« Ce qui différencie la civilisation de la barbarie, c’est le recours à la torture », Yann Galut.

Invitée ce mercredi matin sur le plateau de BFMTV, Marine Le Pen s’est prononcée en faveur de la torture dans "des cas où il est utile de faire parler la personne". La Gauche Forte dénonce ces propos indignes qui, en justifiant la pratique de la torture, bafouent les libertés et droits fondamentaux énoncés dans la Convention européenne des droits de l’homme de 1950.

Avec cette position, Marine Le Pen inscrit son parti dans le sillage des provocations successives de Jean Marie Le Pen à ce sujet. Le Président d’honneur du FN a volontairement entretenu l’ambiguïté sur la torture lors de la guerre d’Algérie et est même allé jusqu’à voter en mars dernier au Parlement européen contre un rapport non contraignant pour l’éradication de la torture.

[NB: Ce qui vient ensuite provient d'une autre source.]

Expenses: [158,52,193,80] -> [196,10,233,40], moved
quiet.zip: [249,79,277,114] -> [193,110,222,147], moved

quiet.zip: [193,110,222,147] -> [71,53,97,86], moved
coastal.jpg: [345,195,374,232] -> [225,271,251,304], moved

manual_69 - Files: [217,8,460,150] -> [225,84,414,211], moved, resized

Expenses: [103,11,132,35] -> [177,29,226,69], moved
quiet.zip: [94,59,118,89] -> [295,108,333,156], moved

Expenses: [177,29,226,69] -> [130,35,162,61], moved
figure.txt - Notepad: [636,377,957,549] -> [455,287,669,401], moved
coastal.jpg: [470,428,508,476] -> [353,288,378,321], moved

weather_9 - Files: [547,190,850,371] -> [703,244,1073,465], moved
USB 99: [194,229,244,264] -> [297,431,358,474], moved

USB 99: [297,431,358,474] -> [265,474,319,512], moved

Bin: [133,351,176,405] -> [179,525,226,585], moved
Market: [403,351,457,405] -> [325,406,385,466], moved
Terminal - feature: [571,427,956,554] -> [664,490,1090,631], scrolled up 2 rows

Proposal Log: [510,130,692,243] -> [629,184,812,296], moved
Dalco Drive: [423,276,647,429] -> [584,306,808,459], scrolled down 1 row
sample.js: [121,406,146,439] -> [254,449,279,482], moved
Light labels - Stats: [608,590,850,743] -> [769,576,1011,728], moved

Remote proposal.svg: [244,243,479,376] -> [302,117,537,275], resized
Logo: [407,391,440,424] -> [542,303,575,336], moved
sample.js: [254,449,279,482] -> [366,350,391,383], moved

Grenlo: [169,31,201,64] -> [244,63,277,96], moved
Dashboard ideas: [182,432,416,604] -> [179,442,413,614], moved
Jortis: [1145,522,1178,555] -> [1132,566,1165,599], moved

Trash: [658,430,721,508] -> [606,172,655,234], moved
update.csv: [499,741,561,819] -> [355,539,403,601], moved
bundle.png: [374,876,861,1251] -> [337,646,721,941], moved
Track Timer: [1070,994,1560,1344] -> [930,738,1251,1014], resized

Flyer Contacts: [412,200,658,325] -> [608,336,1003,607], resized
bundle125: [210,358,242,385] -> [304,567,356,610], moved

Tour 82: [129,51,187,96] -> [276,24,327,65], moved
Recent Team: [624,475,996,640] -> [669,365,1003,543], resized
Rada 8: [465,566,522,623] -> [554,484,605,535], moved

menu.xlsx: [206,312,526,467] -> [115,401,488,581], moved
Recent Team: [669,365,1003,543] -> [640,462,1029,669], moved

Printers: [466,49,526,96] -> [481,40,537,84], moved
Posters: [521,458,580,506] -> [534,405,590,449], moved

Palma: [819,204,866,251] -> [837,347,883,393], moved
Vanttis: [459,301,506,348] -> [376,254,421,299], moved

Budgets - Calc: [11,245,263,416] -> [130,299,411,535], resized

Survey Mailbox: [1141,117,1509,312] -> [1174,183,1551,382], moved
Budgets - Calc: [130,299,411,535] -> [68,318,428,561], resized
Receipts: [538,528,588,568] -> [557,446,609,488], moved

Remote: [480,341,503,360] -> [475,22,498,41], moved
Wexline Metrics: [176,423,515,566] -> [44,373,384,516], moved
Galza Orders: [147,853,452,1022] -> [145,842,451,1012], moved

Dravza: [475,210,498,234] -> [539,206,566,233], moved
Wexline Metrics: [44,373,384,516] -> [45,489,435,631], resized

Loin de l’illusion de la dédiabolisation, le Front national demeure un parti d’extrême-droite qui instrumentalise les parts d’ombre de l’histoire de France et tente de réécrire la mémoire nationale.

En refusant d’affronter avec lucidité le passé et la réalité dramatique des faits historiques, le parti des Le Pen s’est toujours placé dans la provocation. Avec cette déclaration, Marine Le Pen renoue avec les origines de son parti dont elle ne s’est jamais véritablement écartée. S’il s’insère dans le jeu démocratique et électoral, le Front national ne sera jamais un parti républicain.